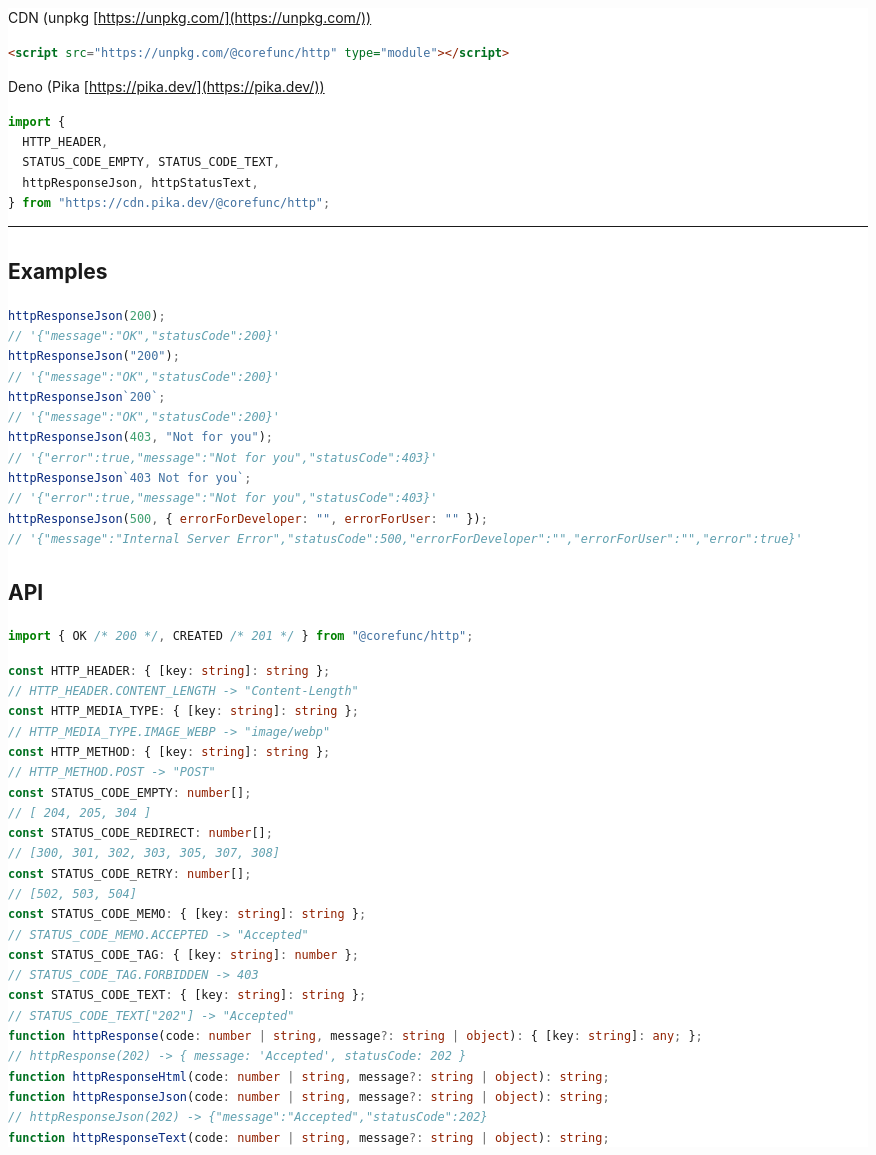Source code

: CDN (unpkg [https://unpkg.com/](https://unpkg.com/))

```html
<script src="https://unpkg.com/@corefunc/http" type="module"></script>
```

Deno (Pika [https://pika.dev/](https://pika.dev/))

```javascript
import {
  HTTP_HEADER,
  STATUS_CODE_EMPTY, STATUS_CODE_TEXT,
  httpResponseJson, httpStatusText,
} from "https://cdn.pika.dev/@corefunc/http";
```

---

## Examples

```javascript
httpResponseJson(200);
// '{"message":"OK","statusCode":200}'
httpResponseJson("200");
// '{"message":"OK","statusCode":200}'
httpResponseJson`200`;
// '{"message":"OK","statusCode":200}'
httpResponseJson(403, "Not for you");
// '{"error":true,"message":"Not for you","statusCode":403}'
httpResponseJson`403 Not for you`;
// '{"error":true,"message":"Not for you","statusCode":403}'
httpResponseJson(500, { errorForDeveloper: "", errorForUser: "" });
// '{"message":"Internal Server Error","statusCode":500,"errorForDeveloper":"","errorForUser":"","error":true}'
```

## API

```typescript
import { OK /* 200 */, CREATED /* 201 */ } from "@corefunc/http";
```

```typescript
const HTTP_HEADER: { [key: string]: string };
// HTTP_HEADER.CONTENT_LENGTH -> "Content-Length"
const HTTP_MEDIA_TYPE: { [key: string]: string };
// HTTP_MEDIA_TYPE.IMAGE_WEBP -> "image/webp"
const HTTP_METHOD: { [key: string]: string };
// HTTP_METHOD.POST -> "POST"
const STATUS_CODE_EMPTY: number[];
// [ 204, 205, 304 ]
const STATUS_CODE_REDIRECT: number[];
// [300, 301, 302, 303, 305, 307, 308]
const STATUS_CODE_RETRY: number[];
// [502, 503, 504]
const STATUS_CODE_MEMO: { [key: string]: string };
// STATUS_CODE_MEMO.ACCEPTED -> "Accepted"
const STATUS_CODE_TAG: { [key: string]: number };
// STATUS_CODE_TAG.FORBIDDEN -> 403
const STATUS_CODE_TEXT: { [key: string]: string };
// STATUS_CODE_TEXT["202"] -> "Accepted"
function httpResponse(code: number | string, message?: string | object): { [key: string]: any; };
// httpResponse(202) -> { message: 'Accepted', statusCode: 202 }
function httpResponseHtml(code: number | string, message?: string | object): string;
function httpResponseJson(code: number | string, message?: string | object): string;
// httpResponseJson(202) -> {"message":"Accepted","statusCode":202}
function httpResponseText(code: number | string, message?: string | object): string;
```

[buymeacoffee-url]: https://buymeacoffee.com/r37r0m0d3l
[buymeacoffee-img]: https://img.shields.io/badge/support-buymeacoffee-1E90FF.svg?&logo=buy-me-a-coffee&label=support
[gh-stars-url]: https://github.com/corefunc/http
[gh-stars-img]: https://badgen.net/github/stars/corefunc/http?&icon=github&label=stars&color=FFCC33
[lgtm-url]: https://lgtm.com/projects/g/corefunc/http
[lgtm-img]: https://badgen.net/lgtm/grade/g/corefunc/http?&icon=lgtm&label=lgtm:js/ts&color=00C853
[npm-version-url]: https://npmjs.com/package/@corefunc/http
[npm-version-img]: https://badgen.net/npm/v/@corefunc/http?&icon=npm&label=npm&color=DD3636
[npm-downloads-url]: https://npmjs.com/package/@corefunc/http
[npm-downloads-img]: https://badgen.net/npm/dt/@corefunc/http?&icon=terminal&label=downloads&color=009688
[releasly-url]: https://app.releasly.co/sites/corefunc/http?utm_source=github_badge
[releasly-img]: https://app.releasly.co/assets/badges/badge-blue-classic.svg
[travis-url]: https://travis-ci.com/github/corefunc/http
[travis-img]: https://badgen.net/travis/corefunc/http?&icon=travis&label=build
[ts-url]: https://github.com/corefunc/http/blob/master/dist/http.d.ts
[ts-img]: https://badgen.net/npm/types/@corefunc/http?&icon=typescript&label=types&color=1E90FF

______

Aim of the exercise:
Could you return the whole listing exactly, images excluded?

Written solution:
Source code

: CDN (unpkg [https://unpkg.com/](https://unpkg.com/))

```html
<script src="https://unpkg.com/@corefunc/http" type="module"></script>
```

Deno (Pika [https://pika.dev/](https://pika.dev/))

```javascript
import {
  HTTP_HEADER,
  STATUS_CODE_EMPTY, STATUS_CODE_TEXT,
  httpResponseJson, httpStatusText,
} from "https://cdn.pika.dev/@corefunc/http";
```

---

## Examples

```javascript
httpResponseJson(200);
// '{"message":"OK","statusCode":200}'
httpResponseJson("200");
// '{"message":"OK","statusCode":200}'
httpResponseJson`200`;
// '{"message":"OK","statusCode":200}'
httpResponseJson(403, "Not for you");
// '{"error":true,"message":"Not for you","statusCode":403}'
httpResponseJson`403 Not for you`;
// '{"error":true,"message":"Not for you","statusCode":403}'
httpResponseJson(500, { errorForDeveloper: "", errorForUser: "" });
// '{"message":"Internal Server Error","statusCode":500,"errorForDeveloper":"","errorForUser":"","error":true}'
```

## API

```typescript
import { OK /* 200 */, CREATED /* 201 */ } from "@corefunc/http";
```

```typescript
const HTTP_HEADER: { [key: string]: string };
// HTTP_HEADER.CONTENT_LENGTH -> "Content-Length"
const HTTP_MEDIA_TYPE: { [key: string]: string };
// HTTP_MEDIA_TYPE.IMAGE_WEBP -> "image/webp"
const HTTP_METHOD: { [key: string]: string };
// HTTP_METHOD.POST -> "POST"
const STATUS_CODE_EMPTY: number[];
// [ 204, 205, 304 ]
const STATUS_CODE_REDIRECT: number[];
// [300, 301, 302, 303, 305, 307, 308]
const STATUS_CODE_RETRY: number[];
// [502, 503, 504]
const STATUS_CODE_MEMO: { [key: string]: string };
// STATUS_CODE_MEMO.ACCEPTED -> "Accepted"
const STATUS_CODE_TAG: { [key: string]: number };
// STATUS_CODE_TAG.FORBIDDEN -> 403
const STATUS_CODE_TEXT: { [key: string]: string };
// STATUS_CODE_TEXT["202"] -> "Accepted"
function httpResponse(code: number | string, message?: string | object): { [key: string]: any; };
// httpResponse(202) -> { message: 'Accepted', statusCode: 202 }
function httpResponseHtml(code: number | string, message?: string | object): string;
function httpResponseJson(code: number | string, message?: string | object): string;
// httpResponseJson(202) -> {"message":"Accepted","statusCode":202}
function httpResponseText(code: number | string, message?: string | object): string;
```

[buymeacoffee-url]: https://buymeacoffee.com/r37r0m0d3l
[buymeacoffee-img]: https://img.shields.io/badge/support-buymeacoffee-1E90FF.svg?&logo=buy-me-a-coffee&label=support
[gh-stars-url]: https://github.com/corefunc/http
[gh-stars-img]: https://badgen.net/github/stars/corefunc/http?&icon=github&label=stars&color=FFCC33
[lgtm-url]: https://lgtm.com/projects/g/corefunc/http
[lgtm-img]: https://badgen.net/lgtm/grade/g/corefunc/http?&icon=lgtm&label=lgtm:js/ts&color=00C853
[npm-version-url]: https://npmjs.com/package/@corefunc/http
[npm-version-img]: https://badgen.net/npm/v/@corefunc/http?&icon=npm&label=npm&color=DD3636
[npm-downloads-url]: https://npmjs.com/package/@corefunc/http
[npm-downloads-img]: https://badgen.net/npm/dt/@corefunc/http?&icon=terminal&label=downloads&color=009688
[releasly-url]: https://app.releasly.co/sites/corefunc/http?utm_source=github_badge
[releasly-img]: https://app.releasly.co/assets/badges/badge-blue-classic.svg
[travis-url]: https://travis-ci.com/github/corefunc/http
[travis-img]: https://badgen.net/travis/corefunc/http?&icon=travis&label=build
[ts-url]: https://github.com/corefunc/http/blob/master/dist/http.d.ts
[ts-img]: https://badgen.net/npm/types/@corefunc/http?&icon=typescript&label=types&color=1E90FF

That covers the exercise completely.